More importantly, it felt like I’d put the trauma I’d gone through at Clayton and McCarthy firmly behind me. ‘I hope Dad is turning in his grave,’ I said to Mum at the graduation ceremony as we stood with a glass of flat fizz and a nibble each. ‘You were always oversensitive with him, Emmeline. Still are,’ Mum said, biting into her prawn vol-au-vent. ‘He never meant anything by it, the silly old fool.’ She’d called him a lot worse than that when he was alive. Night after night, when his drinking pals would take an arm each and drag him up the path at gone midnight, I seem to remember that Mum was often very oversensitive herself. ‘It still hurt,’ I mumbled, sipping my drink and wishing I’d asked Shaun to come instead of her. ‘Whether he meant it or not, it’s stuck in my head all these years.’ ‘Perhaps you ought to be thanking him instead,’ Mum said tartly.

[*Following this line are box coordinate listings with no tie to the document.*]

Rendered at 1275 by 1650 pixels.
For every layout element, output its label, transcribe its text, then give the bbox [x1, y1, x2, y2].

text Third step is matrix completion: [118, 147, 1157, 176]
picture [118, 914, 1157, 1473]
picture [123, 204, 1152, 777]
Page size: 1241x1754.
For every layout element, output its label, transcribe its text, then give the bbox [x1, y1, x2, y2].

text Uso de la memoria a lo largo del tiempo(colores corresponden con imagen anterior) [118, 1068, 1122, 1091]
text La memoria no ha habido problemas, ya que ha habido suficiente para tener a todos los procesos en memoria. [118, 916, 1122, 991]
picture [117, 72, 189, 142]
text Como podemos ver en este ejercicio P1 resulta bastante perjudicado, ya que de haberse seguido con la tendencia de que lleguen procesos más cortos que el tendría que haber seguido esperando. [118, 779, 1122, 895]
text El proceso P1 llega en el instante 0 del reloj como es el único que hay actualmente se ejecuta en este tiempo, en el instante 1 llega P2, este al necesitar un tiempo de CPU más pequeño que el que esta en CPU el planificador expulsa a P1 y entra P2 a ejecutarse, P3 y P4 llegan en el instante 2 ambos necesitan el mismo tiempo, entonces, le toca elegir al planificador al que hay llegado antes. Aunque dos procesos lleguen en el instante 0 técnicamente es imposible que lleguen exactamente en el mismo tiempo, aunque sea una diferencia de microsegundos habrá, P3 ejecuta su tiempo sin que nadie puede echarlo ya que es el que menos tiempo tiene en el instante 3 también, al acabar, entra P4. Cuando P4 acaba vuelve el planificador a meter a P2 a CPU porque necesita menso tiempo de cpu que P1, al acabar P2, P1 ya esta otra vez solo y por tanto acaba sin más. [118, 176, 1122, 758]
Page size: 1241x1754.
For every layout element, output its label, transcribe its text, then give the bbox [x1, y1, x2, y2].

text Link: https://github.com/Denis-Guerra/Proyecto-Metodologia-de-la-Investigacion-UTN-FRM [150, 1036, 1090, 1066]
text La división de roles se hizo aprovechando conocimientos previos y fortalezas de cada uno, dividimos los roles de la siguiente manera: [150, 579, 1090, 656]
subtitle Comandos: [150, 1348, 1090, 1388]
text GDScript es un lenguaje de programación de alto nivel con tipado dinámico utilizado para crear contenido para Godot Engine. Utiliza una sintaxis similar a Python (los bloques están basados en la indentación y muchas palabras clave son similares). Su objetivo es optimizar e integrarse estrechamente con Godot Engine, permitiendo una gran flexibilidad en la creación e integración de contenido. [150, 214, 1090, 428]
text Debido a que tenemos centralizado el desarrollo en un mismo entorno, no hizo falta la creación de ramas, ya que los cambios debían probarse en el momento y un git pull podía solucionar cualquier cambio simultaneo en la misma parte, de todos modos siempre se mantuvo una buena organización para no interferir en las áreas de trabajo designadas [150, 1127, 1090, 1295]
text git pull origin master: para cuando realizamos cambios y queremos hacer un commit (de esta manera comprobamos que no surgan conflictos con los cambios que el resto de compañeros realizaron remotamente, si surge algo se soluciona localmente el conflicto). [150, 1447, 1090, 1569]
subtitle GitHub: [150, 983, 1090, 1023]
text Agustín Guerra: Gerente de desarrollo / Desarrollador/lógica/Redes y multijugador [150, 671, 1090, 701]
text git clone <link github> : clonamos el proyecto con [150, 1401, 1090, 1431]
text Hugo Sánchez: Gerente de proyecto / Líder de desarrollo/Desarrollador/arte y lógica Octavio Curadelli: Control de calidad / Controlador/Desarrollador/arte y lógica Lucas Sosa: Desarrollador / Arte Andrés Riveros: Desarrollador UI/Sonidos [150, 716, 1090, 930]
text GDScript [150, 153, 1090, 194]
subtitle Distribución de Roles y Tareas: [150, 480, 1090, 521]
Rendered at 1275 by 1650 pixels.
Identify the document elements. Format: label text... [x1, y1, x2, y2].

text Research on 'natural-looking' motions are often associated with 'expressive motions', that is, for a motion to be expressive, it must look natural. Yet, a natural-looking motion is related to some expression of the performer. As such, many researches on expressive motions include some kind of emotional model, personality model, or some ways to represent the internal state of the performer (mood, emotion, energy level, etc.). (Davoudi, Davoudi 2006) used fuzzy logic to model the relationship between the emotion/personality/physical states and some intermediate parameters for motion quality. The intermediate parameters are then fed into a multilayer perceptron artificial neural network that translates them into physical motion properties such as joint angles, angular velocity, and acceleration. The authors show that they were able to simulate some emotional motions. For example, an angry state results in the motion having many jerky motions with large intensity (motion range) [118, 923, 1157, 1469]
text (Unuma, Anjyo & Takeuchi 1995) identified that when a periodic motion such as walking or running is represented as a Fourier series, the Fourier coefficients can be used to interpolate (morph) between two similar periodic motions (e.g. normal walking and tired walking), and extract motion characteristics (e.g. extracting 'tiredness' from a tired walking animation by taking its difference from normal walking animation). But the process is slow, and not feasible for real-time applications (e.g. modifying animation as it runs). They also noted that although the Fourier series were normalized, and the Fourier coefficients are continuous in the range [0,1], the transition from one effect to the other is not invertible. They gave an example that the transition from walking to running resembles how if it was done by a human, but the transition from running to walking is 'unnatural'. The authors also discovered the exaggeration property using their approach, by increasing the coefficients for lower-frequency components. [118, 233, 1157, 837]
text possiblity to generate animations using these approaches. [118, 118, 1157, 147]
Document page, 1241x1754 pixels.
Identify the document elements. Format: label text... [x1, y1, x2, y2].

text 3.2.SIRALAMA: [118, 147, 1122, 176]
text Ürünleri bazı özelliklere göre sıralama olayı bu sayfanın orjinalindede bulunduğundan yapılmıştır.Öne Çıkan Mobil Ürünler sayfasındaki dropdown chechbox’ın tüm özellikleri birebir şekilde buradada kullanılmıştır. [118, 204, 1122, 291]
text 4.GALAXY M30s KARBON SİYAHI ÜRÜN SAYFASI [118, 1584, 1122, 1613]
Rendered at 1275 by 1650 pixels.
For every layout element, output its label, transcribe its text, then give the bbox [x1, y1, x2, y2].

‘Maybe in a roundabout way it was your father who gave you the drive to achieve something in your life. Like you’ve done today.’ My graduation day was about the closest Mum has ever got to congratulating me. Mum’s never been very open with her affection. I can remember criticisms, pieces of advice and curt nods to acknowledge various achievements at school, but that’s about it. There’s a lot of stuff that happened back then that we’ve never talked about. I suppose some things are better off forgotten. For now.